◆ SELECTED TEXT
- - -
Reputation: 363
I've only just started playing with Regex and seem to be a little stuck! I have written a bulk find and replace using multiline in TextSoap. It is for cleaning up recipes that I have OCR'd and because there is Ingredients and Directions I cannot change a "1 " to become "1. " as this could rewrite "1 Tbsp" as "1. Tbsp".
I therefore did a check to see if the following two lines (possibly with extra rows) was the next sequential numbers using this code as the find:
^(1) (.*)\n?((\n))(^2 (.*)\n?(\n)^3 (.*)\n?(\n))
^(2) (.*)\n?((\n))(^3 (.*)\n?(\n)^4 (.*)\n?(\n))
^(3) (.*)\n?((\n))(^4 (.*)\n?(\n)^5 (.*)\n?(\n))
^(4) (.*)\n?((\n))(^5 (.*)\n?(\n)^6 (.*)\n?(\n))
^(5) (.*)\n?((\n))(^6 (.*)\n?(\n)^7 (.*)\n?(\n))
and the following as the replace for each of the above:
$1. $2 $3 $4$5
My Problem is that although it works as I wanted it to, it will never perform the task for the last three numbers...
An example of the text I want to clean up:
1 This is the first step in the list
2 Second lot if instructions to run through
3 Doing more of the recipe instruction
4 Half way through cooking up a storm
5 almost finished the recipe
6 Serve and eat
And what I want it to look like:
1. This is the first step in the list
2. Second lot if instructions to run through
3. Doing more of the recipe instruction
4. Half way through cooking up a storm
5. almost finished the recipe
6. Serve and eat
Is there a way to check the previous line or two above to run this backwards? I have looked at lookahead and lookbehind and I am somewhat confused at that point. Does anybody have a method to clean up my numbered list or help me with the regex I desire please?
- - -
◆ DATA EXTRACTS

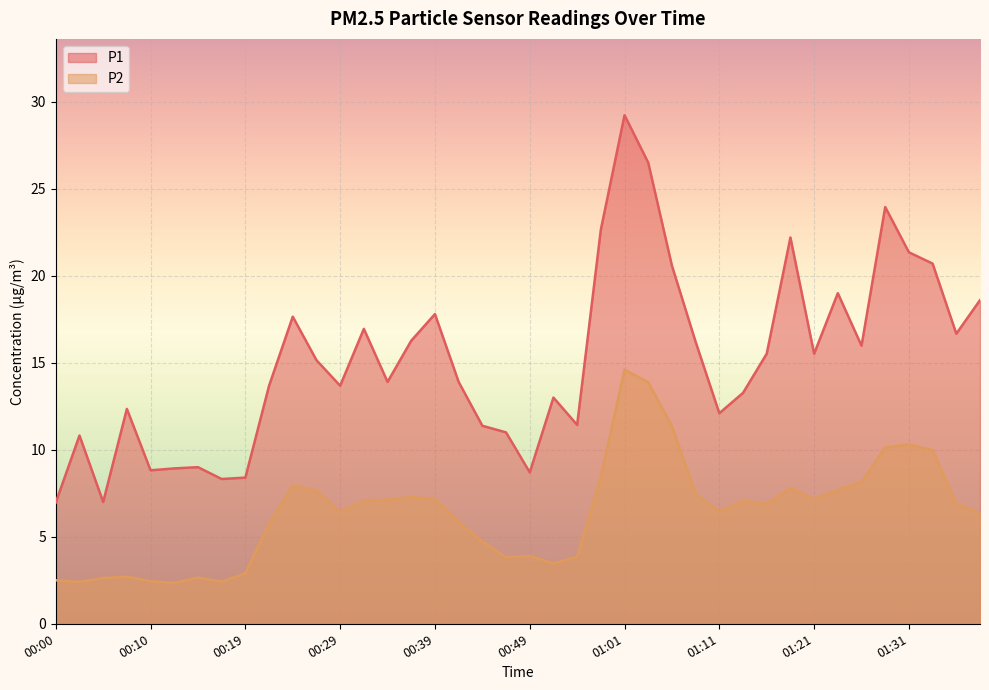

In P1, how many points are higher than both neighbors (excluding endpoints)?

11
- - -
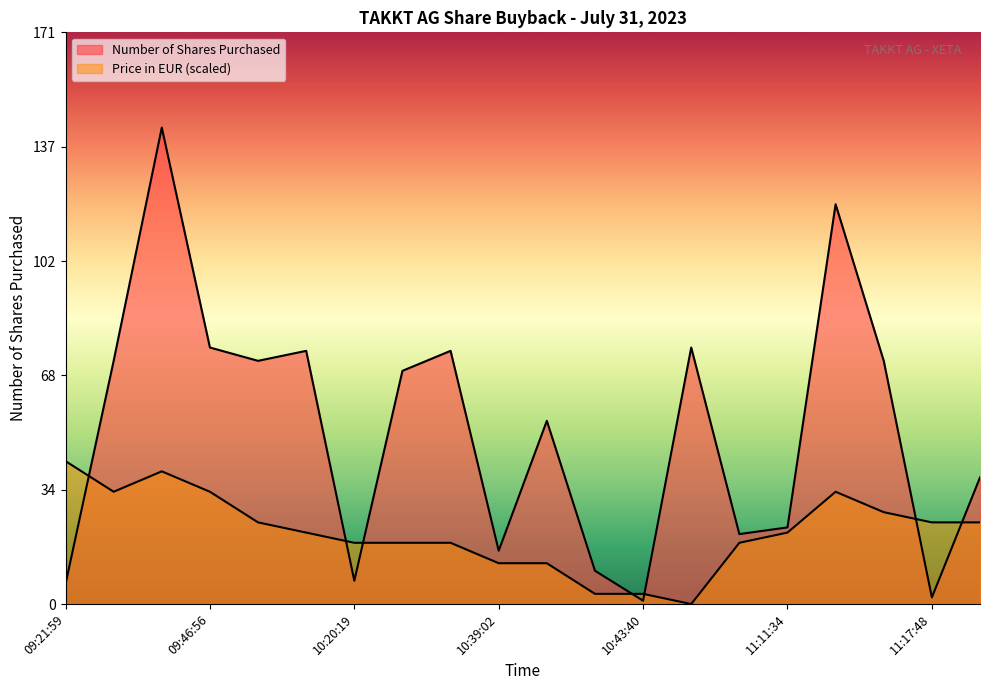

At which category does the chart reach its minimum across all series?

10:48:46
- - -
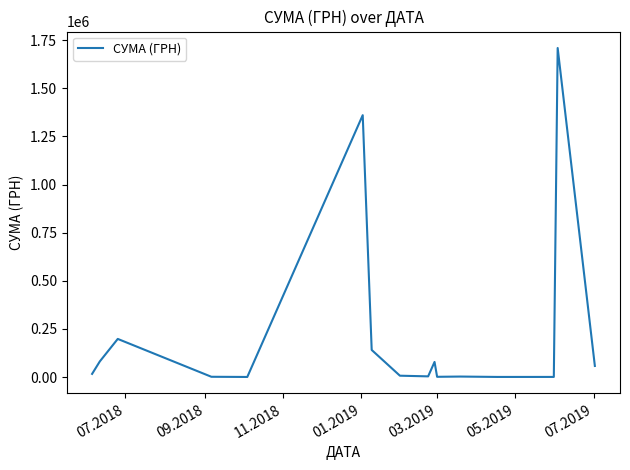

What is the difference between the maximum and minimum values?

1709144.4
- - -
◆ TASK TO COMPLETE
Continue the forum post about numbering recipe steps with regular expressions, picking up after its last sentence. None of the items is required here.

◆ TASK ANSWER
Upvotes: 7
Views: 1948
Reputation: 4842
dan1111 is right. You may run into trouble with similar looking data. But given the sample you provided, this should work:
^(\d+)\s+([^\r\n]+)(?:[\r\n]*) // search
$1. $2\r\n\r\n // replace
If you're not using Windows, remove the \r
s from the replace string.
Explanation:
^ // beginning of the line
(\d+) // capture group 1. one or more digits
\s+ // any spaces after the digit. don't capture
([^\r\n]+) // capture group 2. all characters up to any EOL
(?:[\r\n]*) // consume additional EOL, but do not capture
Replace:
$1. // group 1 (the digit), then period and a space
$2 // group 2
\r\n\r\n // two EOLs, to create a blank line
// (remove both \r for Linux)
Upvotes: 2
Reputation:
What about this?
1 Tbsp salt
2 Tsp sugar
3 Eggs
You have run into a major limitation of regexes: they don't work well when your data can't be strictly defined. You may intuitively know what are ingredients and what are steps, but it isn't easy to go from that to a reliable set of rules for an algorithm.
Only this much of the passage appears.